My dad's store.  He used crushed corn cobs from the grist mill; farmers would take their shelled cobs to the mill and get them ground.  Dad would buy them in 100 lb. burlap bags and store them in a cool part of the cellar and use them for all his smoking.  https://www.smokingmeatforums.com/t...about-your-dad-smoking-with-corn-cobs.111151/


----------



## ksblazer (Nov 2, 2018)

When you get the chance to try it, let us know how it turned out.

Tomorrow is supposed to be between 50 & 55 degrees. 

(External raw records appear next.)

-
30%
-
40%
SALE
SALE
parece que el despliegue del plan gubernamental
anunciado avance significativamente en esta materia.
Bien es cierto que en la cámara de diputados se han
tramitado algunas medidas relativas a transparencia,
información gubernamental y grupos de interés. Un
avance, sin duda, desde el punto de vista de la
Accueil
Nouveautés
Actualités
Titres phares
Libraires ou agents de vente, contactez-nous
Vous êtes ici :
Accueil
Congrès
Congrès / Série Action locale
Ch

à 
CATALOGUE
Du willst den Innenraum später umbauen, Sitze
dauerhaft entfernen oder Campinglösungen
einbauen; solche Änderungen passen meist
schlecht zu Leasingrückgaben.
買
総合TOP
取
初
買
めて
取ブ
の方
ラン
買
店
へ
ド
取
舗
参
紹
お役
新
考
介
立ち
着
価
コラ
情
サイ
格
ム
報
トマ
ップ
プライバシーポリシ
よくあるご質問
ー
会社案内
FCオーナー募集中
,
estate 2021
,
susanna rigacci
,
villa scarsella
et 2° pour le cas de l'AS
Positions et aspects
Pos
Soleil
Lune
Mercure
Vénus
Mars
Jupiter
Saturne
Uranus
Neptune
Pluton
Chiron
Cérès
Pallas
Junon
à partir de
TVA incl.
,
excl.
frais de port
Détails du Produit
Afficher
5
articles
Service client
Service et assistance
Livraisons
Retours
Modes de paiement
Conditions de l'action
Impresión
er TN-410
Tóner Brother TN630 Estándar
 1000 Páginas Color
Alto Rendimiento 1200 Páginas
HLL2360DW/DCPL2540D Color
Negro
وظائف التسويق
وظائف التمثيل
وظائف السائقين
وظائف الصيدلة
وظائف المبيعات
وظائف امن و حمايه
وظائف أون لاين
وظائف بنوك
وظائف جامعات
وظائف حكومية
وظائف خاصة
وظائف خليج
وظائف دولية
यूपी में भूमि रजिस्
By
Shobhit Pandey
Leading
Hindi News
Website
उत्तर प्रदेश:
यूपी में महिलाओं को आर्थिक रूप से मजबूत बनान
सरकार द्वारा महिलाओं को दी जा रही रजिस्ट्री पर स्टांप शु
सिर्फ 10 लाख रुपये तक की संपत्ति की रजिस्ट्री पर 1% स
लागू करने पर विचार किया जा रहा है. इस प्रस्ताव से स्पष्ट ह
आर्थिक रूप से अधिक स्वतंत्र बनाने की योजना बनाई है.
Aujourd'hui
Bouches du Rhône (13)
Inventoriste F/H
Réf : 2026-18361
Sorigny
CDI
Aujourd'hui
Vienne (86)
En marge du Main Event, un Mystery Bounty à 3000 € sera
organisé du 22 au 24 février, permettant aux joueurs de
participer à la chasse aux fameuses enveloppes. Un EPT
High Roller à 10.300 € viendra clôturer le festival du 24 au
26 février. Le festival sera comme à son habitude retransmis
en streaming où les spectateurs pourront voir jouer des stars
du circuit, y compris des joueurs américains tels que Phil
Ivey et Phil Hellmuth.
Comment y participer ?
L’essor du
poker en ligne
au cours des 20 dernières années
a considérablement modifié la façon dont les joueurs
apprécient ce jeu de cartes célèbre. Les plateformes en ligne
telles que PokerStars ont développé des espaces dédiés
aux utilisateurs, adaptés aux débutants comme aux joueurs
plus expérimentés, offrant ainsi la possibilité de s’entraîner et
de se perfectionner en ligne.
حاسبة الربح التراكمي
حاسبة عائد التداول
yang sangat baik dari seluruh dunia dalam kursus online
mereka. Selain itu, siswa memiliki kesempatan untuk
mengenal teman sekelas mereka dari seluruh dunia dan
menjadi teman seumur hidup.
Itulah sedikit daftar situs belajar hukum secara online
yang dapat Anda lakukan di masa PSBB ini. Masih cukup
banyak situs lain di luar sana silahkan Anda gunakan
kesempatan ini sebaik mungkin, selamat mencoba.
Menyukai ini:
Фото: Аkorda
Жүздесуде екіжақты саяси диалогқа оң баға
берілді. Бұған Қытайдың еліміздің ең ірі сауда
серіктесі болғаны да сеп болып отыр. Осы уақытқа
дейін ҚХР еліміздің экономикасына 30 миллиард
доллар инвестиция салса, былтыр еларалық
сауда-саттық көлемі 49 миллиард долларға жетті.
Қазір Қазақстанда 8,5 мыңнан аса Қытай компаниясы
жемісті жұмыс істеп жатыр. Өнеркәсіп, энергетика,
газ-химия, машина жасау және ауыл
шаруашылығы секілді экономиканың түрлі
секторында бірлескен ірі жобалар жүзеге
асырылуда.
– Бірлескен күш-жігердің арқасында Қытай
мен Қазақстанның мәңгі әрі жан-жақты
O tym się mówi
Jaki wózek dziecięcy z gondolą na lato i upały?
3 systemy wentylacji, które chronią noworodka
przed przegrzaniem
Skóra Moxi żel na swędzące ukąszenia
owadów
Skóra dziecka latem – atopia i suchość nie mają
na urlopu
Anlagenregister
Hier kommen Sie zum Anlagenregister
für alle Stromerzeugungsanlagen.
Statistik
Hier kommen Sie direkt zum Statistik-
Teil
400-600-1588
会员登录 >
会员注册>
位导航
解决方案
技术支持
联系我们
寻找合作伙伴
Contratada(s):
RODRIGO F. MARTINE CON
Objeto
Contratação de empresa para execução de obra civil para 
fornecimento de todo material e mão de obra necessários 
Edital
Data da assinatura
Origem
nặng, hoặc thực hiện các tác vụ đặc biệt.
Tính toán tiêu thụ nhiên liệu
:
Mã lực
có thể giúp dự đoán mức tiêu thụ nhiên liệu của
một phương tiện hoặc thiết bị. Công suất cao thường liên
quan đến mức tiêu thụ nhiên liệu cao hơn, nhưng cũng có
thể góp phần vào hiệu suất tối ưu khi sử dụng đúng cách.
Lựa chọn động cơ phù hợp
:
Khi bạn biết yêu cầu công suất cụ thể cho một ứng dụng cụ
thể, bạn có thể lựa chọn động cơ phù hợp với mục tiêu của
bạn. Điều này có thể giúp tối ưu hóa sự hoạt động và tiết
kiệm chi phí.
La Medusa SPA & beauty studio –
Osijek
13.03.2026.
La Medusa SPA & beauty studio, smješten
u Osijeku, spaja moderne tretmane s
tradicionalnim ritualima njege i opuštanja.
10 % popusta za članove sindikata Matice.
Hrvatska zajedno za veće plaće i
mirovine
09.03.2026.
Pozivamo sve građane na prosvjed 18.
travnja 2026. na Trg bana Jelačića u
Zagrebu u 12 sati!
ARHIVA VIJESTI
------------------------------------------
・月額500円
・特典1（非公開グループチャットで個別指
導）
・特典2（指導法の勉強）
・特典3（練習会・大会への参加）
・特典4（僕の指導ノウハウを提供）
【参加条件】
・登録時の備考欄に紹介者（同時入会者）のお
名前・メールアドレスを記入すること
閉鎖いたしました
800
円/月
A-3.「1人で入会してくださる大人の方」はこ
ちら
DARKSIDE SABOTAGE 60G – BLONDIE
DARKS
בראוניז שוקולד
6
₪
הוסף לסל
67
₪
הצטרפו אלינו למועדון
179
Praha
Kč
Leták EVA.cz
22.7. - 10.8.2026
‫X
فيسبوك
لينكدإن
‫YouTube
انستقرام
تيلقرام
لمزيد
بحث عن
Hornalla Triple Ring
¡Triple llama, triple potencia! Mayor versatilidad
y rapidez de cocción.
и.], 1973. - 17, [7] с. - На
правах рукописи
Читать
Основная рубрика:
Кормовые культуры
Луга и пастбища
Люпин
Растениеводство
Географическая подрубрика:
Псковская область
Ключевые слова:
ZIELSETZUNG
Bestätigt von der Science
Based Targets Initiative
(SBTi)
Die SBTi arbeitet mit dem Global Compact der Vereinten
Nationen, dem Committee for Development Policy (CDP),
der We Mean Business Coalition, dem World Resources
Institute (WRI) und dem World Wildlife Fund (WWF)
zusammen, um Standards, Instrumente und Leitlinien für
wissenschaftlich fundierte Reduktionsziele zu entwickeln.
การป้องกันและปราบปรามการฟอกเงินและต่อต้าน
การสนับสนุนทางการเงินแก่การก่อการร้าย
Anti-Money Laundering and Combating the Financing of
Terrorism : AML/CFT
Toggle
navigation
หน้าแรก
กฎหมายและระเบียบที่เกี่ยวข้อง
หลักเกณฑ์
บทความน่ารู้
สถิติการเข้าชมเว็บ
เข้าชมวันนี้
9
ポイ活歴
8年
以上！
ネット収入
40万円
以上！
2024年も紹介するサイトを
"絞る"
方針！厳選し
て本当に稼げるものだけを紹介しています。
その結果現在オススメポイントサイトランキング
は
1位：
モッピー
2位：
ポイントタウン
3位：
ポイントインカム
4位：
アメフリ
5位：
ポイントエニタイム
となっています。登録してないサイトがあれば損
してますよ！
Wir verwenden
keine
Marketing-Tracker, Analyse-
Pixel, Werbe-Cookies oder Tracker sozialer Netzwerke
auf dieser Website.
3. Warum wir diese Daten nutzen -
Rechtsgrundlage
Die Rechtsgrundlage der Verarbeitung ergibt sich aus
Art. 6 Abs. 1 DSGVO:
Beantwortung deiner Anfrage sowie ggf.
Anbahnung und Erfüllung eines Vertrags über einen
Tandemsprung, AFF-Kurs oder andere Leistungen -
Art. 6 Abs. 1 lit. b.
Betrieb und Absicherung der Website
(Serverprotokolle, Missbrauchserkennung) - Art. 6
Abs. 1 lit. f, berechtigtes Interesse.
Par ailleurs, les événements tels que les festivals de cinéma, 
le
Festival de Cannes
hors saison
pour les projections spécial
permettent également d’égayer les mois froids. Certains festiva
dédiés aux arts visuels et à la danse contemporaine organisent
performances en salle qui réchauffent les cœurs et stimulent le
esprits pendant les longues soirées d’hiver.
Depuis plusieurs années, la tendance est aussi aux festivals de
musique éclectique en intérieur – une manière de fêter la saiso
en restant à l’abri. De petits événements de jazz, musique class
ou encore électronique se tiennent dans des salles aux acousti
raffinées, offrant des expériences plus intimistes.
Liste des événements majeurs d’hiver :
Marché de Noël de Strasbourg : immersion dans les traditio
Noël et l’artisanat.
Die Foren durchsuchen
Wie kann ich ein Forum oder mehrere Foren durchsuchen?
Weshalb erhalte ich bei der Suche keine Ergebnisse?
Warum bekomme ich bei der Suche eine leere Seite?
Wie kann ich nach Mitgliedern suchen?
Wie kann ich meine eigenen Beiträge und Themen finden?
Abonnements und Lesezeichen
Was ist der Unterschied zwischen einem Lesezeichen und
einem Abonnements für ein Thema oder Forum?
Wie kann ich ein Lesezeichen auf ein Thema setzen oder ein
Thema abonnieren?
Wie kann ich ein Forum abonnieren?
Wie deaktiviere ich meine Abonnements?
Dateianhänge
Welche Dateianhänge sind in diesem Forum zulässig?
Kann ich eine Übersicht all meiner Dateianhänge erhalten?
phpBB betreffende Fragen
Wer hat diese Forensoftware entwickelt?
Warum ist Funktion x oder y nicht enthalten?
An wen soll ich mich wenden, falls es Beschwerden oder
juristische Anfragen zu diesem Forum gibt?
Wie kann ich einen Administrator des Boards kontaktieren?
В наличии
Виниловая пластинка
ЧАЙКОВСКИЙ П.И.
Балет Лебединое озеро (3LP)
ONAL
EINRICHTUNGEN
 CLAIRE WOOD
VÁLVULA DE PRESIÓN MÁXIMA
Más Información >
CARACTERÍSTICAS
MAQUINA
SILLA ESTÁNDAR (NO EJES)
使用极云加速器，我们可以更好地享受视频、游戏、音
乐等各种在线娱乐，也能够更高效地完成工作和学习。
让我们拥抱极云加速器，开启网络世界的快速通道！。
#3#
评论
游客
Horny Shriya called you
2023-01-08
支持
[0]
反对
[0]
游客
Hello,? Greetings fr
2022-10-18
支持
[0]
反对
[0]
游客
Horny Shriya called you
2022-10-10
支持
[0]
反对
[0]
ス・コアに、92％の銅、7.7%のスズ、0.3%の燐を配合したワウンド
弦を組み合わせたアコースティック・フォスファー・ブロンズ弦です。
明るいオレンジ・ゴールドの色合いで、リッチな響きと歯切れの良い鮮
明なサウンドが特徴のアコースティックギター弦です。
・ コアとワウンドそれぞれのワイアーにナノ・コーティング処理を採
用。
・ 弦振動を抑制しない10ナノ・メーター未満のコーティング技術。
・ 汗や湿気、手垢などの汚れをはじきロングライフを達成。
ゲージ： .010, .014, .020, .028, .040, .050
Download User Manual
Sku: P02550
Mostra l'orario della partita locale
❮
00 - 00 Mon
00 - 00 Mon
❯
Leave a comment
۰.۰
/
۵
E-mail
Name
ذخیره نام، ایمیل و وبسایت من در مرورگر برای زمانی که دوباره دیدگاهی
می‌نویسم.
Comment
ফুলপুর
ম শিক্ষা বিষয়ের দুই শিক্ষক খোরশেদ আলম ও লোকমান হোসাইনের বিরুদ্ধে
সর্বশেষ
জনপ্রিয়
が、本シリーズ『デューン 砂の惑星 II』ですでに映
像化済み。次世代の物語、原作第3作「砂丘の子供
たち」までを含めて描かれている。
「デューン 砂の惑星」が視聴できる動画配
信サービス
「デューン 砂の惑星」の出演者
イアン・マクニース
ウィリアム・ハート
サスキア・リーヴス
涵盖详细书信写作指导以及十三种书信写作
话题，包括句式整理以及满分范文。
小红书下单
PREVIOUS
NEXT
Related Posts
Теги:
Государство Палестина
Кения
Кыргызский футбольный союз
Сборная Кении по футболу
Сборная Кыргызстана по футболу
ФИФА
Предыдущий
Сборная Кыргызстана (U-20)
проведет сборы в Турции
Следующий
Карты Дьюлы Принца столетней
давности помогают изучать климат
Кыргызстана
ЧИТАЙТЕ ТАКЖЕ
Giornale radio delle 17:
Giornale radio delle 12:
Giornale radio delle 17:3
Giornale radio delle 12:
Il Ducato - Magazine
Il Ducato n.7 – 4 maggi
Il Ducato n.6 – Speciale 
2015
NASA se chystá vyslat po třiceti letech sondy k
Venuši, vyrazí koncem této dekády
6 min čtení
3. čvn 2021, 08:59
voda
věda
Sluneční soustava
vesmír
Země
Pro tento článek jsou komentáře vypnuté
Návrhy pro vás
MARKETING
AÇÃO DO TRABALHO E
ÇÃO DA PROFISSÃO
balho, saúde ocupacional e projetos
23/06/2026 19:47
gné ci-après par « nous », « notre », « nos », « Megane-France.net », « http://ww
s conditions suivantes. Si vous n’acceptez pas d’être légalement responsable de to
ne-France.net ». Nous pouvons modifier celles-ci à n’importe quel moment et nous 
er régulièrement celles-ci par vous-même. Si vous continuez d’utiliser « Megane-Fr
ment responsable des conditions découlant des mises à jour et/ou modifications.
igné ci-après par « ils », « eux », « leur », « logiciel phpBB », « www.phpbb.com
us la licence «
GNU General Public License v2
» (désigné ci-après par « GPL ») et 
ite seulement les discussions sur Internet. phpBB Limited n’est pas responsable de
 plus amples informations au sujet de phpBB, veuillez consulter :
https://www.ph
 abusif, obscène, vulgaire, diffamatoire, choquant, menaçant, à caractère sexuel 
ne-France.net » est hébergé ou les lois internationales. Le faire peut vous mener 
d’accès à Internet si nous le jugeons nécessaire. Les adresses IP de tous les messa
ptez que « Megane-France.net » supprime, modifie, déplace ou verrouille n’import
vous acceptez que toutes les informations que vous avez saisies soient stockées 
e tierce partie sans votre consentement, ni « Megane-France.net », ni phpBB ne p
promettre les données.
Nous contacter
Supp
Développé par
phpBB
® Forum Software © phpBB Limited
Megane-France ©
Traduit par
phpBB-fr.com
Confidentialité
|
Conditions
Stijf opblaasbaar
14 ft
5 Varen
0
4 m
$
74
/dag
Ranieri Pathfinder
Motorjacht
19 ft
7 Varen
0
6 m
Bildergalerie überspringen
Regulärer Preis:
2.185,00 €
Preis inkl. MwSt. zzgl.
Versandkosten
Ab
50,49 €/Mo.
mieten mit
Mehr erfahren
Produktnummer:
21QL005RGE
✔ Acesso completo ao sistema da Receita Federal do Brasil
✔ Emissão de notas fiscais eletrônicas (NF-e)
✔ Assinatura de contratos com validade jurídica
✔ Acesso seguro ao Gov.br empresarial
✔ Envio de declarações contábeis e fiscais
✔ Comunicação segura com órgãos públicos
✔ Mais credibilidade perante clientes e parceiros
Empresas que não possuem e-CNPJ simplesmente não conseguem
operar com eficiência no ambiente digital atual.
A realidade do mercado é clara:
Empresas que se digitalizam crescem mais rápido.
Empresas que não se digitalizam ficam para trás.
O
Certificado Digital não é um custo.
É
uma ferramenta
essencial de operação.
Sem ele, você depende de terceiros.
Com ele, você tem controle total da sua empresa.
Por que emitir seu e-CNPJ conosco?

So I was planning on smoking up some cheese as well.

2lbs of mozzarella 
2lbs of pepper jack 
2lbs of Colby jack


----------



## Scott Eisenbraun (Nov 2, 2018)

pops6927 said:


> View attachment 379554
> 
> 
> View attachment 379555
> ...


And now some of us are paying $20 for a 20 lb bag of wood pellets. Years ago, I worked with a German from Russia who was a POW here during WW2. Back in Russia they used dried blocks of manure to heat the home and the chimney had a flue in the attic for smoking hams and sausage. He said the hams were better than anything he could buy here.


----------



## gmc2003 (Nov 2, 2018)

Well Pops if you going to cut the cheese, that the preferred method. At least in our house. Looks like your starting out with some nice looking cheese. How long did you let it go for?

Chris.


----------



## pops6927 (Nov 5, 2018)

About 8 hours total.  The taste, as usual, was bitter; hence letting it mellow for 2 or more weeks.  The last batch I did in June was just starting to get moldy when I did this batch, over 3 months.


----------



## crazymoon (Nov 6, 2018)

Pops, looks like some good cheese will be coming your way in a few weeks !


----------